REQUIRED WORK =>
Review the listing and copy each line that holds the word "after".
--- --- ---
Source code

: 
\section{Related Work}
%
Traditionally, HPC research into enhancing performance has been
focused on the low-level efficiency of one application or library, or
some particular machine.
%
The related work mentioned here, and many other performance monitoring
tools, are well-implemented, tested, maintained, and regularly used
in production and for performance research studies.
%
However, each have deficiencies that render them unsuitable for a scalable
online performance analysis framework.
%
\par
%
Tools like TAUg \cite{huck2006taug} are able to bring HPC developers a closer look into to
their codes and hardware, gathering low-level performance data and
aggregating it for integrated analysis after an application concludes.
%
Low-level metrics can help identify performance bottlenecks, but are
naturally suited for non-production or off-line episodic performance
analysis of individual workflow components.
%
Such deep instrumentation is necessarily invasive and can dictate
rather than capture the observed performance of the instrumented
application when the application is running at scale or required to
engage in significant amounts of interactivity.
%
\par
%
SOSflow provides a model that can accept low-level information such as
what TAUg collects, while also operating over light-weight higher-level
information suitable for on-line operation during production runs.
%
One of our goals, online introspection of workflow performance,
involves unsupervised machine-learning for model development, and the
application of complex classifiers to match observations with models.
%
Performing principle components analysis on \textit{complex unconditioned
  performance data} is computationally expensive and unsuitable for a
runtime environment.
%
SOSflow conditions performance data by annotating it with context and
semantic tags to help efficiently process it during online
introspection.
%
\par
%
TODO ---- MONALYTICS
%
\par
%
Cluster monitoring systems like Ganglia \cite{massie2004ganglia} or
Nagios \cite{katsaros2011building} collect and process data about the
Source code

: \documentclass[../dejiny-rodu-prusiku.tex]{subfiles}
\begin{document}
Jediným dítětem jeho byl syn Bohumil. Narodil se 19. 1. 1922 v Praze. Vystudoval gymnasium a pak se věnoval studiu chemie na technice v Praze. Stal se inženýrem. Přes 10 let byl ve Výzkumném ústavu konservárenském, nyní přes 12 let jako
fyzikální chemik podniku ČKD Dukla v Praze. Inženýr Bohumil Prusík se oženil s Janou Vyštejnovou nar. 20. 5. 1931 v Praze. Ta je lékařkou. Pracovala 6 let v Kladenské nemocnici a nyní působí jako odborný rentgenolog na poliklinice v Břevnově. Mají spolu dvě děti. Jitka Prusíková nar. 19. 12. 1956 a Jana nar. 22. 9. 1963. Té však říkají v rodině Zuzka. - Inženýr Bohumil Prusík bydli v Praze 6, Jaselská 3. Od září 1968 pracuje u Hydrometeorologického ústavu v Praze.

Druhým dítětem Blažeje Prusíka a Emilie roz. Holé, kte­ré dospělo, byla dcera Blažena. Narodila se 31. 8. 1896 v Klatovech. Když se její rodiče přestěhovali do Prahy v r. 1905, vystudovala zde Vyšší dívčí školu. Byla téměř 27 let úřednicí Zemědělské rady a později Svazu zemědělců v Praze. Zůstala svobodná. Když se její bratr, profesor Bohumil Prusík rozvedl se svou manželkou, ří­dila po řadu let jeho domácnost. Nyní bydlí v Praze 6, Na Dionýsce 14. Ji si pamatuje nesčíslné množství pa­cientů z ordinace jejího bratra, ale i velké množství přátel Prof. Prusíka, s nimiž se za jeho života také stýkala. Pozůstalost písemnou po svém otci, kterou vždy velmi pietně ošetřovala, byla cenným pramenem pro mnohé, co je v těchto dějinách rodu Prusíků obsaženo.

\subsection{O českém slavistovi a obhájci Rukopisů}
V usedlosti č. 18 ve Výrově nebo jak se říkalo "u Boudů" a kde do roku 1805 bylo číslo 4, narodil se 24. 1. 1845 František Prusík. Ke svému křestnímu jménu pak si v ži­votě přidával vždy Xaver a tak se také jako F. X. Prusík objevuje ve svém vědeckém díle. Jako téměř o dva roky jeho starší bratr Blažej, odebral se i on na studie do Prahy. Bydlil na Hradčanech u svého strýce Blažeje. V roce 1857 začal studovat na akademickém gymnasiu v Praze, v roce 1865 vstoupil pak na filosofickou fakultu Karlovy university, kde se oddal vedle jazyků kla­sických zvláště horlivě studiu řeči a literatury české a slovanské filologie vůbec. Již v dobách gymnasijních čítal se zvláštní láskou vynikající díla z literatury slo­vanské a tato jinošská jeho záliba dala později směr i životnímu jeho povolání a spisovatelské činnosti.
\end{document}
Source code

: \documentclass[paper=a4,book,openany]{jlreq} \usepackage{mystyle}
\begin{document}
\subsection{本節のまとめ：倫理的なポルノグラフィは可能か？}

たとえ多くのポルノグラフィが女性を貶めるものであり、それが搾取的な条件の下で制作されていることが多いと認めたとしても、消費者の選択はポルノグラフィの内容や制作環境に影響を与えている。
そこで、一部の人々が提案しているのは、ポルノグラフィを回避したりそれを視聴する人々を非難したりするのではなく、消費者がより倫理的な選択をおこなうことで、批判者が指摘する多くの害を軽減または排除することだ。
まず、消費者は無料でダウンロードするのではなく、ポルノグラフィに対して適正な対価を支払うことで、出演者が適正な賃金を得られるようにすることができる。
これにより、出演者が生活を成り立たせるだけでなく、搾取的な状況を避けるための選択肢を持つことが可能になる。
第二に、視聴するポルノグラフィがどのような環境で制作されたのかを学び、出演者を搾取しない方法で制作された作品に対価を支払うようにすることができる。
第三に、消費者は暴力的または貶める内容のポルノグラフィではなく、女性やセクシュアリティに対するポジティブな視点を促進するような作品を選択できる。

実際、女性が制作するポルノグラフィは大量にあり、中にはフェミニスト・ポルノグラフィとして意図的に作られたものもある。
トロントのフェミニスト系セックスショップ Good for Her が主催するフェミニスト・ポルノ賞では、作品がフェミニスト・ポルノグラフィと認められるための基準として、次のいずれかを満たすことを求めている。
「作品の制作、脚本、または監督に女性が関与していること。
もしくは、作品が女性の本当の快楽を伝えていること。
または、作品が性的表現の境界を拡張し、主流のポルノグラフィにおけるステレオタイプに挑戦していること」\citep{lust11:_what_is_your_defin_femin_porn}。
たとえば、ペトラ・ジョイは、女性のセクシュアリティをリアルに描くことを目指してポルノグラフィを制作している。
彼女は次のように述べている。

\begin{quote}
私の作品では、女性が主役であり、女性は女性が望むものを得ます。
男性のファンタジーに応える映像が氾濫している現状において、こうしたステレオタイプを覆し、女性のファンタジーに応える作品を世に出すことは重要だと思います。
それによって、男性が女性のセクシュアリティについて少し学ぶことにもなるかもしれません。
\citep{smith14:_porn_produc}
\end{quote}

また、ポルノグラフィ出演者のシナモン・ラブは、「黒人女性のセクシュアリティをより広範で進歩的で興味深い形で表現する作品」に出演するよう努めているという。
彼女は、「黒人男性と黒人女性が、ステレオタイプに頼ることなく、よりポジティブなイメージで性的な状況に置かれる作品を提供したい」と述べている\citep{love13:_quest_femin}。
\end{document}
--- --- ---
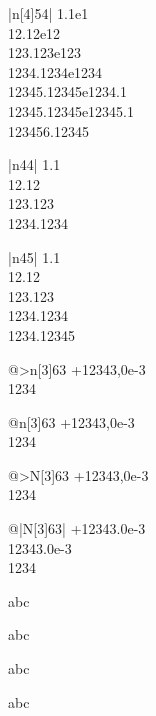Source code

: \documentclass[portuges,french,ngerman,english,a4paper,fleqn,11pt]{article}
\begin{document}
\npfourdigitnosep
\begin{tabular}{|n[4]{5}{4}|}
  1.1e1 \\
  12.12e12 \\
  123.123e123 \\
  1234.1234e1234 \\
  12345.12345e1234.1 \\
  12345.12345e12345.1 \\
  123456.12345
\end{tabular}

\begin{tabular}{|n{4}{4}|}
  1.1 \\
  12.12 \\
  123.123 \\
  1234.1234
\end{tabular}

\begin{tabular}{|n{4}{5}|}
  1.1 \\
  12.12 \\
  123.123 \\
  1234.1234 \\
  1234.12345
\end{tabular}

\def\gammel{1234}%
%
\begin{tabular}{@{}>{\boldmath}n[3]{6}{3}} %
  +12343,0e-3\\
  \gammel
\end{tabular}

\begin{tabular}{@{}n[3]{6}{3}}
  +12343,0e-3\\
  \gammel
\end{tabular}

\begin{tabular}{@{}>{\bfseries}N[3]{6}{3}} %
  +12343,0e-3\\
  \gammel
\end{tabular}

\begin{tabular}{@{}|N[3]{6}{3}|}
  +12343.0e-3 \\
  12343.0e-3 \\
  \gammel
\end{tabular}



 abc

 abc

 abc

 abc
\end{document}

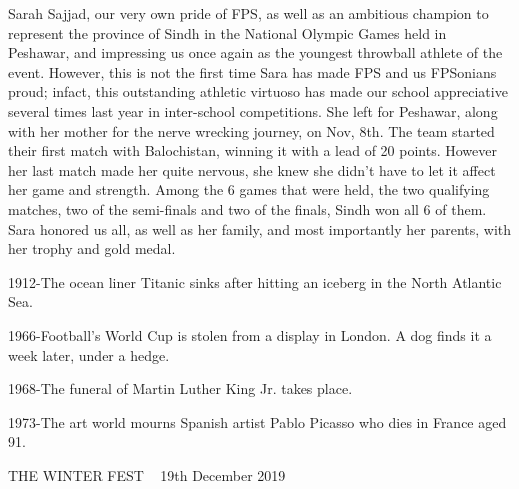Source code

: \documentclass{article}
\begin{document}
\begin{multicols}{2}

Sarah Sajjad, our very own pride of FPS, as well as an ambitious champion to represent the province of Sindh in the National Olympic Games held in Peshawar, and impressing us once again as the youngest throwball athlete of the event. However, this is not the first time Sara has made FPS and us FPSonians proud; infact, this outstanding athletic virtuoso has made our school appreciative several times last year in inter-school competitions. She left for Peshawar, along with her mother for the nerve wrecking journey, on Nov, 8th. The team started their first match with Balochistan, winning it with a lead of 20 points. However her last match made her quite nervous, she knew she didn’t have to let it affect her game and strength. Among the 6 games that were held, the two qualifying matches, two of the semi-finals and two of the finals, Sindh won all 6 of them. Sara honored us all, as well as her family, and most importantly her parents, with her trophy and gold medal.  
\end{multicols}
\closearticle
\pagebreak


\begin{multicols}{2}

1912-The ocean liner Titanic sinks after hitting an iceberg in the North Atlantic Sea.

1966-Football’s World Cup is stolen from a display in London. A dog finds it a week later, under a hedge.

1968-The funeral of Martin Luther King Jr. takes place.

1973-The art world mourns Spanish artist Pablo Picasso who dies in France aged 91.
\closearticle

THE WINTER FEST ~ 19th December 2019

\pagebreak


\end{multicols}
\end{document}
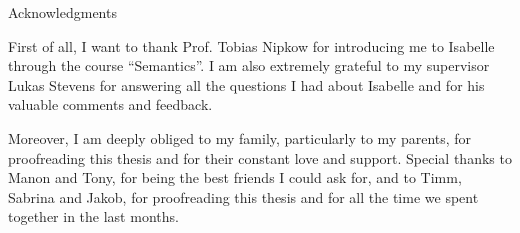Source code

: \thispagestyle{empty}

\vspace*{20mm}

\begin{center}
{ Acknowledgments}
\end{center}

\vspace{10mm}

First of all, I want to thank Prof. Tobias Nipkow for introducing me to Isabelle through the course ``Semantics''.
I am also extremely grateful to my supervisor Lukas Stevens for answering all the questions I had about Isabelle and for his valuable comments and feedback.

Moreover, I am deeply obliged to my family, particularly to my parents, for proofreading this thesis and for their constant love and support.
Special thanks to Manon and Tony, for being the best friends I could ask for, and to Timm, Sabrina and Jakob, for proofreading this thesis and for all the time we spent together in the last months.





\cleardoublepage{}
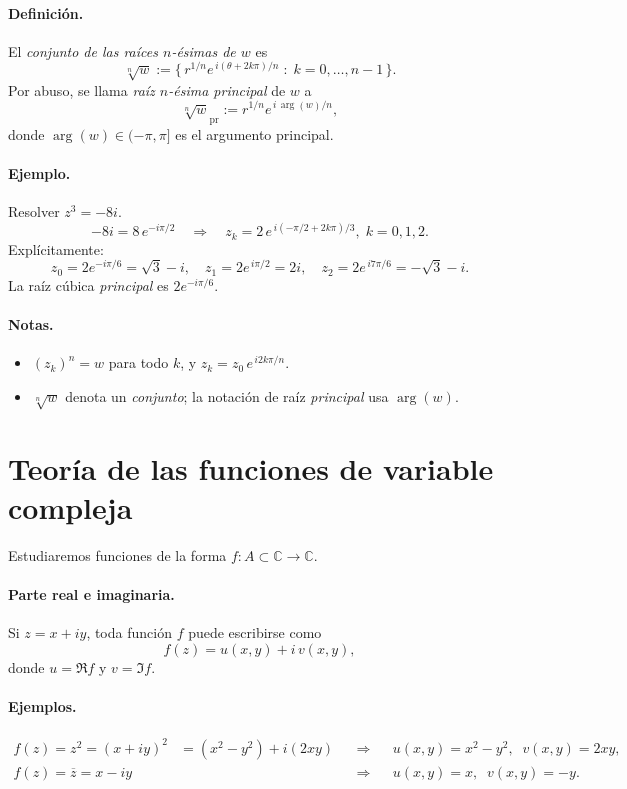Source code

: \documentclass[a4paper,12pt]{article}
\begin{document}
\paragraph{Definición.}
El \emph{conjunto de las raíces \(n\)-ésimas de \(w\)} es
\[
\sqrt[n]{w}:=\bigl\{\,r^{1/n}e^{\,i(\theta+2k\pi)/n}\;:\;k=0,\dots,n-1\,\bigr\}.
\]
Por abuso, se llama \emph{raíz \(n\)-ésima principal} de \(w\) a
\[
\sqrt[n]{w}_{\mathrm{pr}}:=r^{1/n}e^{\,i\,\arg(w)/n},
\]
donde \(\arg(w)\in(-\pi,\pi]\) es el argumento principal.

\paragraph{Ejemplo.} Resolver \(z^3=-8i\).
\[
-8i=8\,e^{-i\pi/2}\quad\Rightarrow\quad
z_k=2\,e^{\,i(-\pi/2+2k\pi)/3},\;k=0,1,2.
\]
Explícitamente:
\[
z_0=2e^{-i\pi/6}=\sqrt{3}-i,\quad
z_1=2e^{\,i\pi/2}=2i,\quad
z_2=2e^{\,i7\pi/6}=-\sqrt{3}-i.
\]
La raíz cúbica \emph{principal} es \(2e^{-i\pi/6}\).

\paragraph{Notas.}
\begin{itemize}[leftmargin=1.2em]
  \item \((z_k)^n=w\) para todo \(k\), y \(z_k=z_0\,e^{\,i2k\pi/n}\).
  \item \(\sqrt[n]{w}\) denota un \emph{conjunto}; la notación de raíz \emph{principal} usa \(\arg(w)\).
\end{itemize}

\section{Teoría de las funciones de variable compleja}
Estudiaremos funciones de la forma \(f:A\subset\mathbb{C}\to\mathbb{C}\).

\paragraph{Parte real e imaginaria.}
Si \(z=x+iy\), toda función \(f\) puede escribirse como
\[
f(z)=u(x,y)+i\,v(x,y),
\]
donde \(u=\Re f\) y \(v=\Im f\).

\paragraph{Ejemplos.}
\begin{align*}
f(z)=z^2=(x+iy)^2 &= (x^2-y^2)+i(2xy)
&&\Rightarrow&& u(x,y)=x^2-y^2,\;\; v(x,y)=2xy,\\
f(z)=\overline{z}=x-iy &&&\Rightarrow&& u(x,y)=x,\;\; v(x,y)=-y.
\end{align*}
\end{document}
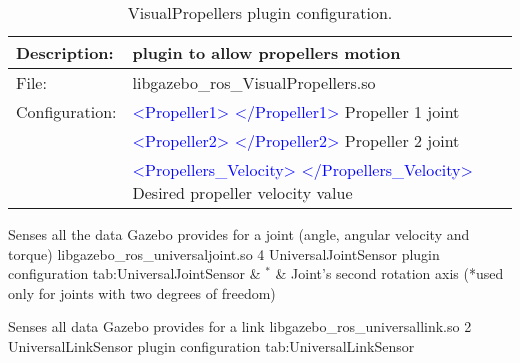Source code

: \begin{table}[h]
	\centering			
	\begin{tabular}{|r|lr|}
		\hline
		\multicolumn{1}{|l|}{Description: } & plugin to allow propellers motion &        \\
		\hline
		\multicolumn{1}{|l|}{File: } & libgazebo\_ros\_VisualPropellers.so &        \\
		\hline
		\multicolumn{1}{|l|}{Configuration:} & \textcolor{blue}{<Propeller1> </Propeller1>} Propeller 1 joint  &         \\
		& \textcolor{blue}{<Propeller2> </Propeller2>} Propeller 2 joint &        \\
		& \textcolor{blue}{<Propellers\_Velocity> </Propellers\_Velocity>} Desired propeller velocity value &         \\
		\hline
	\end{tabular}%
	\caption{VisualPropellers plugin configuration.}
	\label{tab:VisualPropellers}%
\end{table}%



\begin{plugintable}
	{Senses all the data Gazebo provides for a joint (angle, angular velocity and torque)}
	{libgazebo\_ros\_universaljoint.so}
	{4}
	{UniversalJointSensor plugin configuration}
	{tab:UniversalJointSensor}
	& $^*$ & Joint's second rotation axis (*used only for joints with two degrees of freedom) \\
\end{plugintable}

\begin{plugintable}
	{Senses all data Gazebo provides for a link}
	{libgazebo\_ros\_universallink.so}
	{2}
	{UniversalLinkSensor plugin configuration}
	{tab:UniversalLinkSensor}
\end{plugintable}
--- --- ---
TASK ANSWER =>
aggregating it for integrated analysis after an application concludes.
1912-The ocean liner Titanic sinks after hitting an iceberg in the North Atlantic Sea.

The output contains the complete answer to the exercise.